Da buon artista non voleva credere alla plastica ma a parte qualche perplessità iniziale e facendo prevalere l'indole imprenditoriale nel 1970 inizia la conversione alle resine artificiali; pur sapendo di andare incontro ad una lavorazione diversa e tutta da studiare nuovamente, ma che avrebbe permesso una nuova rivoluzione nel campo tamburellistico e anche un aumento della produzione grazie ai più veloci metodi di lavorazione con i nuovi macchinari ad alta tecnologia passando da un lavoro interamente manuale ad uno più tecnologico.
Vedendo l'età avanzare e riconoscendo nella figlia le capacità, l'ingegno, la voglia e l'impegno di portare avanti quello che da lui era stato così amorevolmente creato, decide di poter ormai passare il testimone.

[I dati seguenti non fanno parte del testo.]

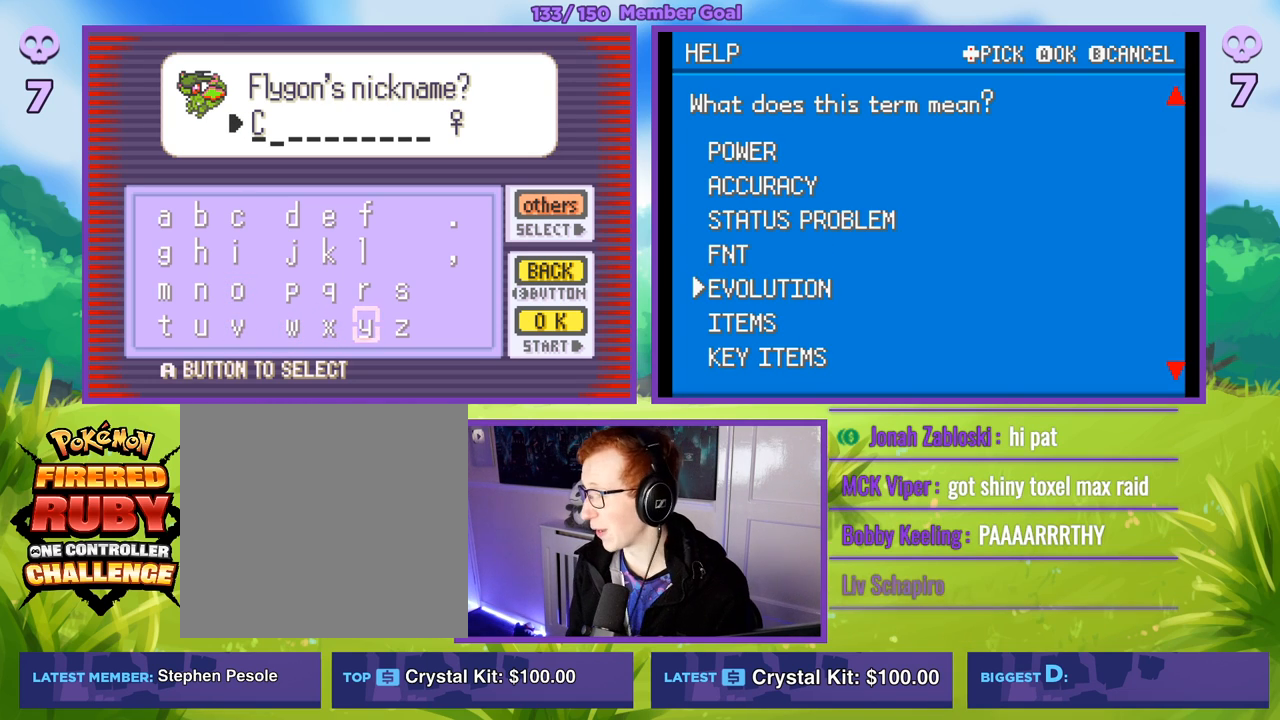
{"buttons": [], "left_stick": "center", "right_stick": "center", "events": []}
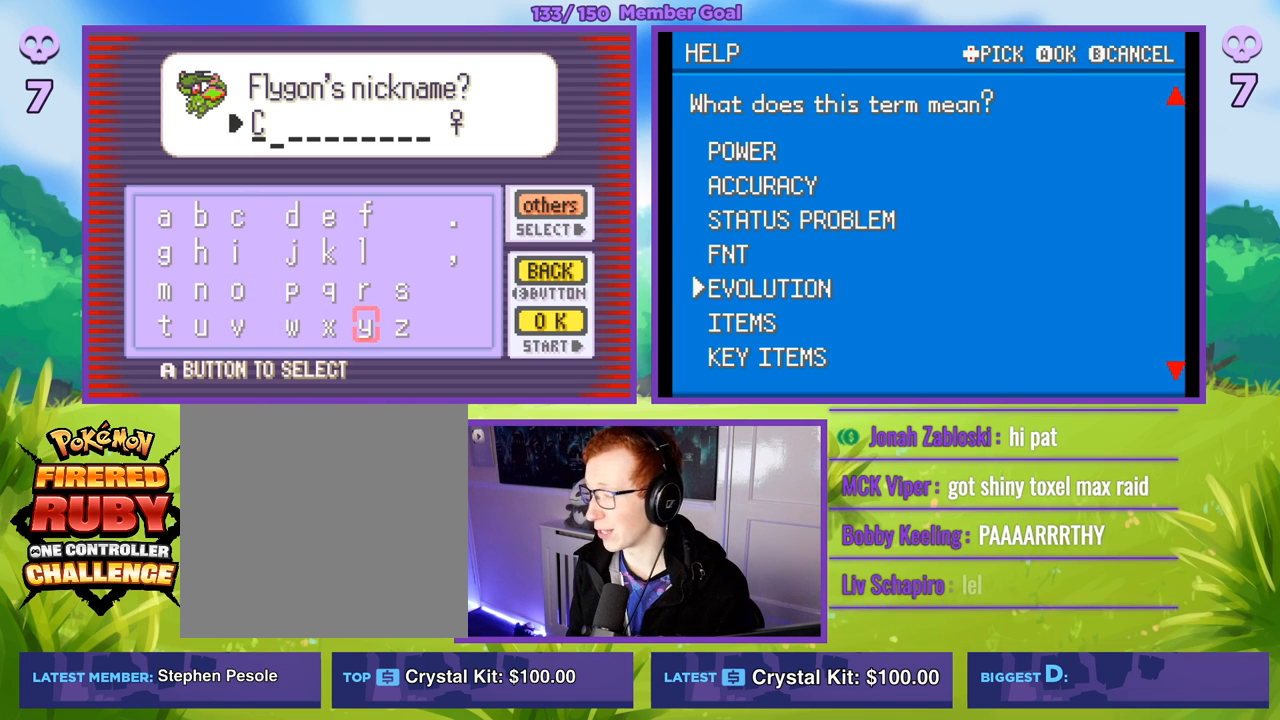
{"buttons": [], "left_stick": "center", "right_stick": "center", "events": []}
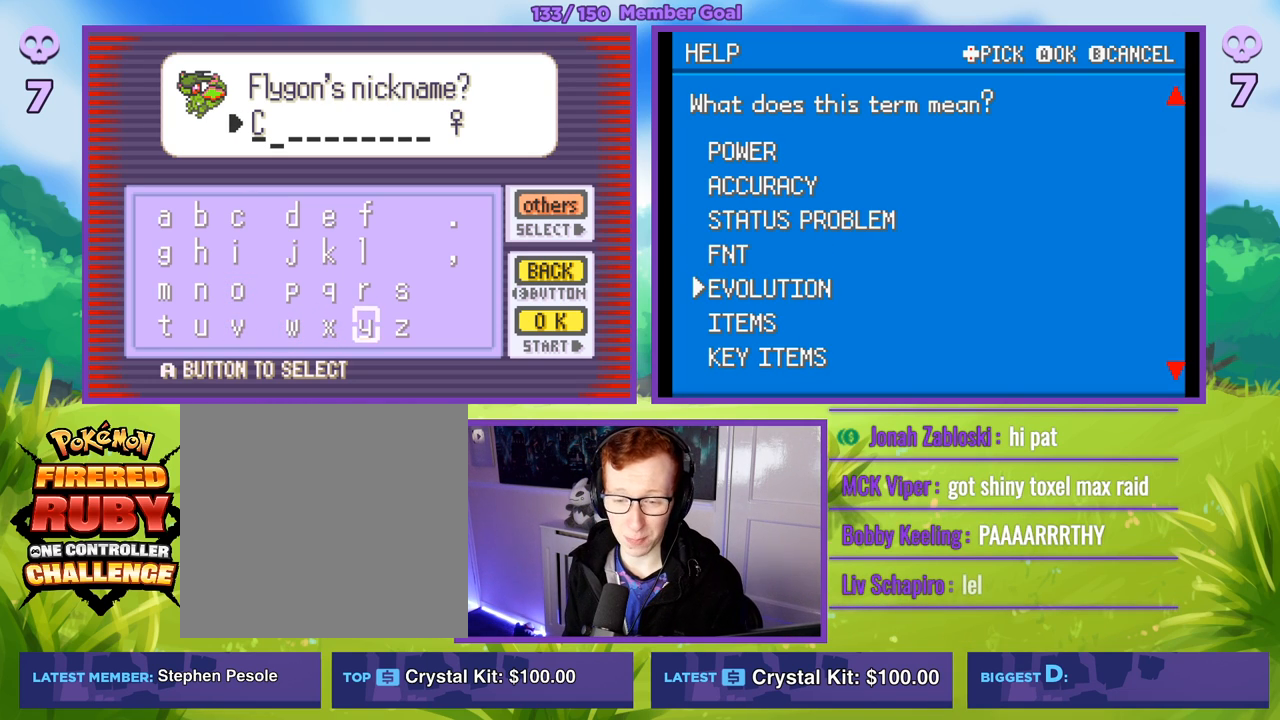
{"buttons": [], "left_stick": "center", "right_stick": "center", "events": []}
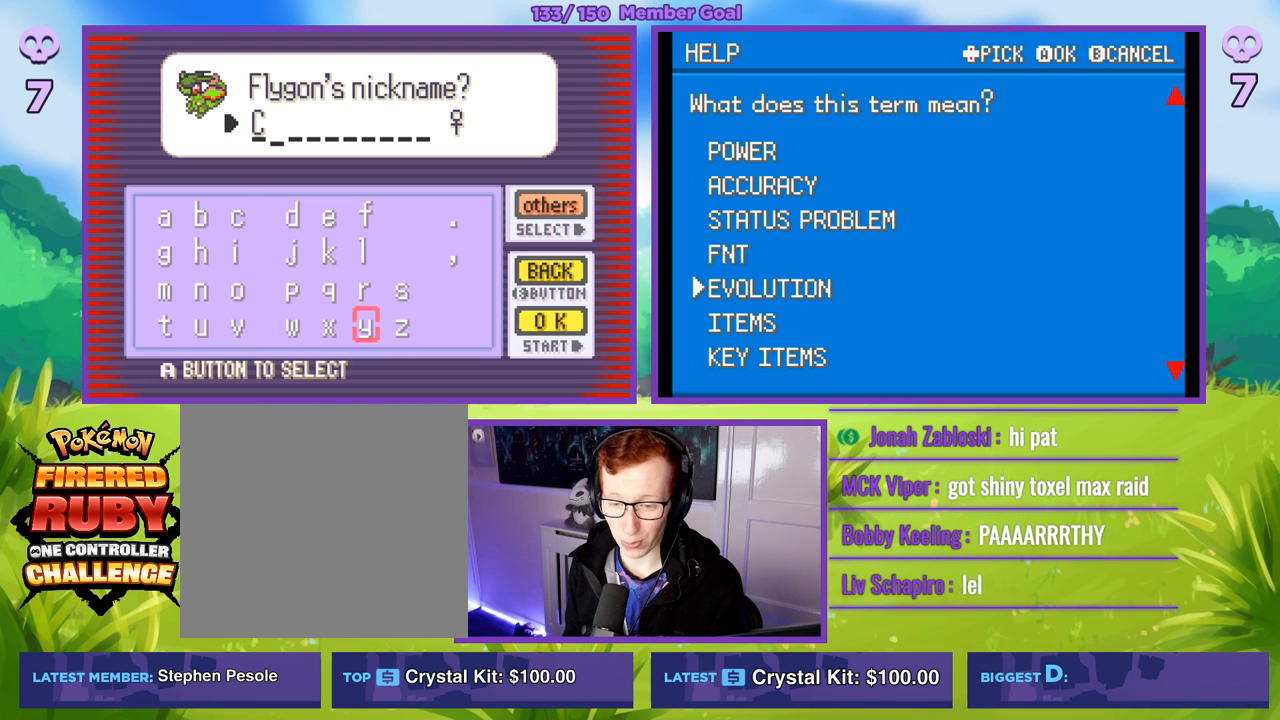
{"buttons": [], "left_stick": "center", "right_stick": "center", "events": []}
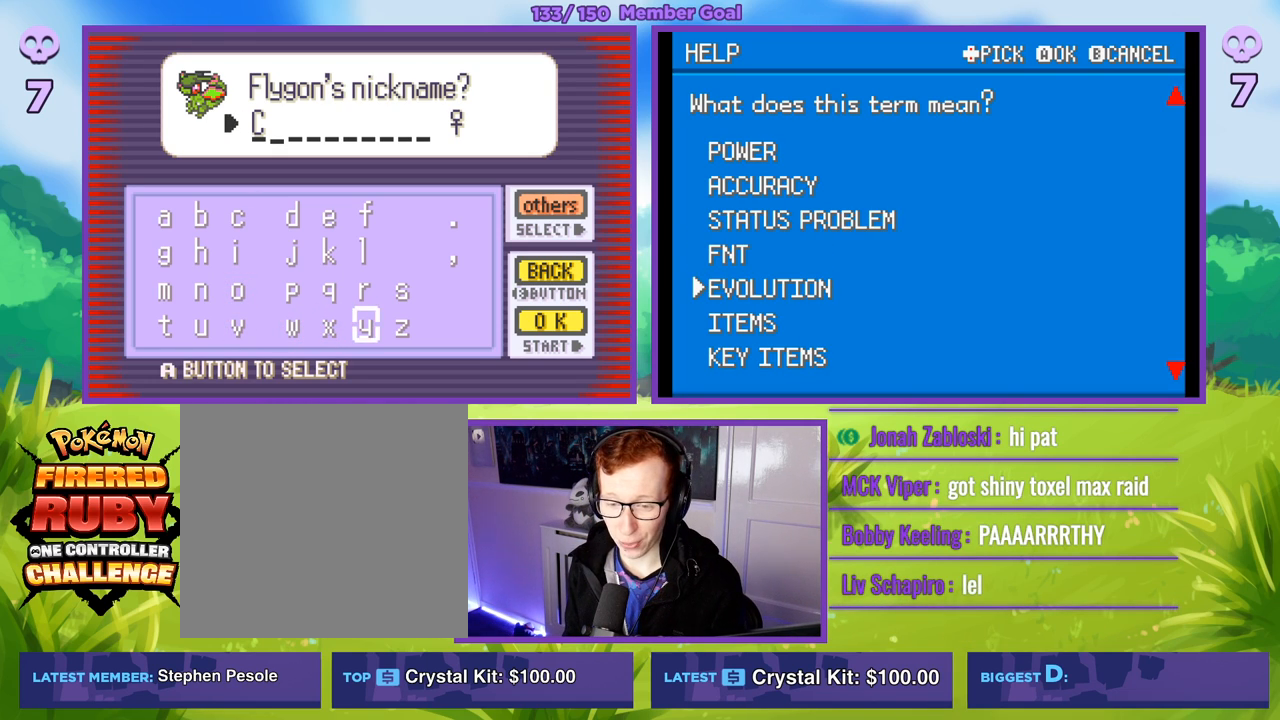
{"buttons": [], "left_stick": "up", "right_stick": "center", "events": [[167, "left_stick", "left"], [383, "left_stick", "center"], [483, "left_stick", "up"]]}
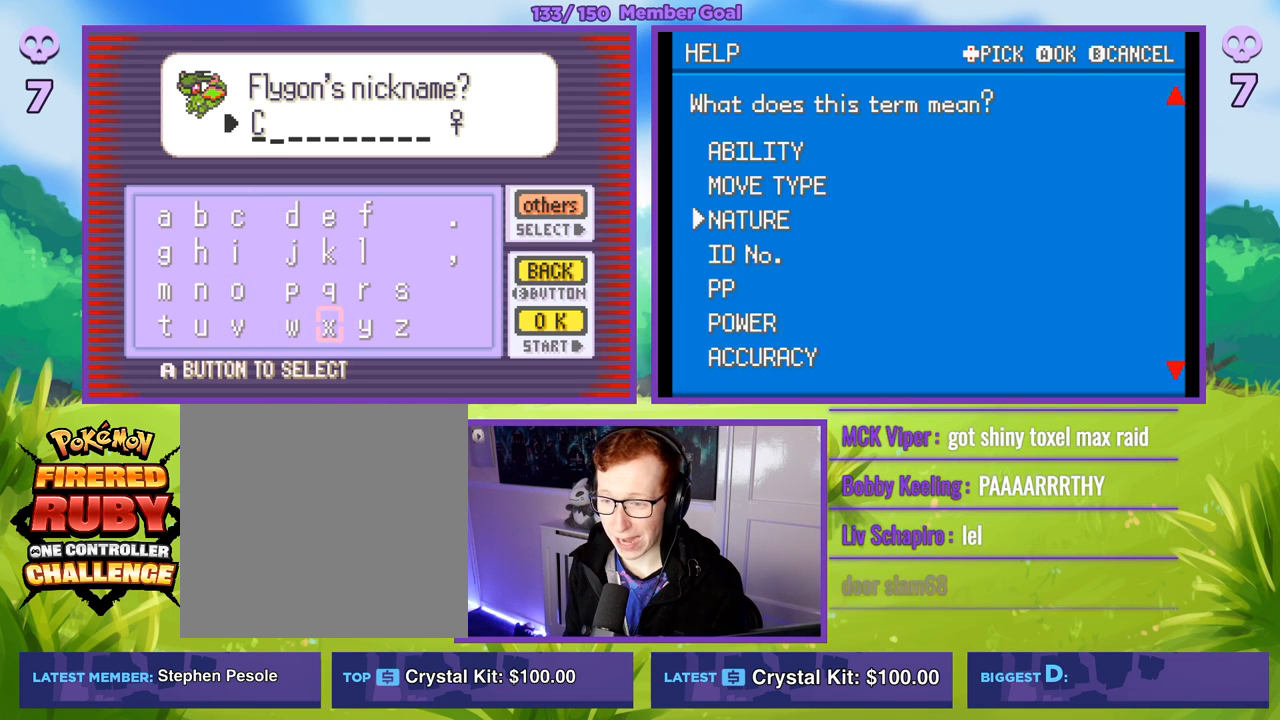
{"buttons": ["A"], "left_stick": "center", "right_stick": "center", "events": [[200, "left_stick", "center"], [267, "A", "down"], [333, "A", "up"], [383, "left_stick", "down"], [500, "A", "down"], [500, "left_stick", "center"]]}
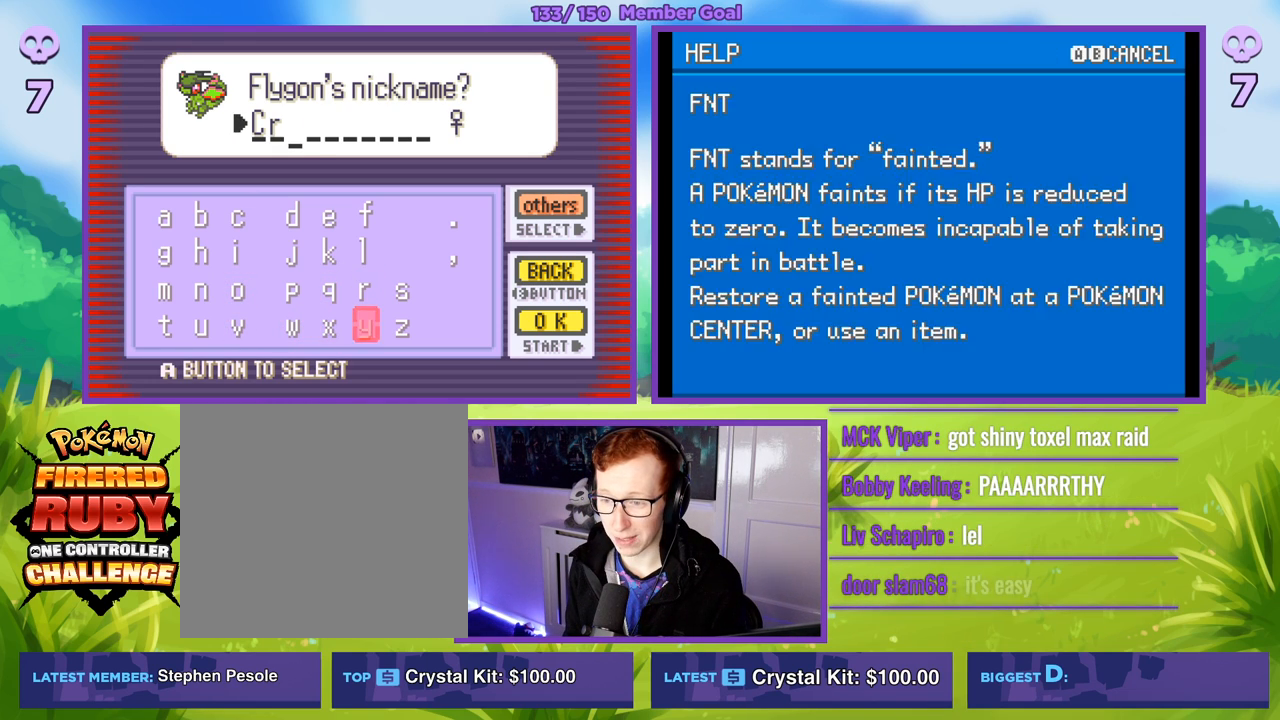
{"buttons": [], "left_stick": "center", "right_stick": "center", "events": [[100, "A", "up"], [333, "left_stick", "left"], [500, "left_stick", "center"]]}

Ma non drasticamente, nel giro di 15 anni di collaborazione insegna le ultime astuzie e segreti alla figlia Flora e al marito Sergio, prima di ritirarsi. Insegnandogli la costruzione del tamburello tradizionale in tutte le sue parti ed esplorando invece insieme il nuovo mondo delle plastiche e del sintetico. I primi prototipi causano inconvenienti e quindi dapprima si creano tamburelli con cerchio in legno, ma non più rivestiti di pelle ma con i primi tessuti sintetici. Come già detto in precedenza i tamburelli di legno erano uno diverso dall'altro invece con il nuovo tessuto si poteva avere un'omogeneità di resa.
Gli studi e la ricerca continuarono e permisero in poco tempo di assemblare il naylon alla plastica.